Раздался хруст, стало темно, а потом по кошме побежали огненные ручейки. Я заорал еще громче, ощутив вдруг прилив необъяснимого восторга. И сквозь ор еле расслышал треск и напряженный, но спокойный отцовский голос:
– Открой ворота и уходи. Открой ворота и уходи.
Как позднее выяснилось, отец рванулся из-под машины, как только я раздавил лампу. Но до этого он разъединил тяги и зацепился гимнастеркой за рычаг и, лежа, рвался из-под «бенца», не видя, как отцепиться. Пока я в неверном свете начинающегося пожара искал запоры ворот и открывал тяжеленные створки, а отец, разодрав до горла гимнастерку, сорвался с рычага и выкатился на волю, занялась бочка с бензином. Помню, что вспыхнула она вдруг ярким пламенем, а я еще только распахивал ворота.

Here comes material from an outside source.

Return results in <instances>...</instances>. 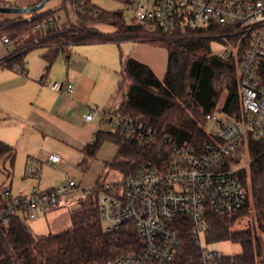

Бочка была огромной, отец не мог повалить ее и раскачивал с канта на кант; бензин выплескивался, на отце горели обрывки гимнастерки и – руки. Конечно, это горел бензин, который выплескивался на руки, но я и сейчас помню бегающие голубоватые язычки пламени на его ладонях. Наконец он повалил ее, крикнул, чтобы я спрятался в дальнем углу, и спешно покатил горящую бочку во двор. Там она и рванула, как хорошая бомба, но отец за миг до взрыва умудрился упасть за угол дома, и во дворе никто не пострадал, хотя почти все квартиры лишились стекол.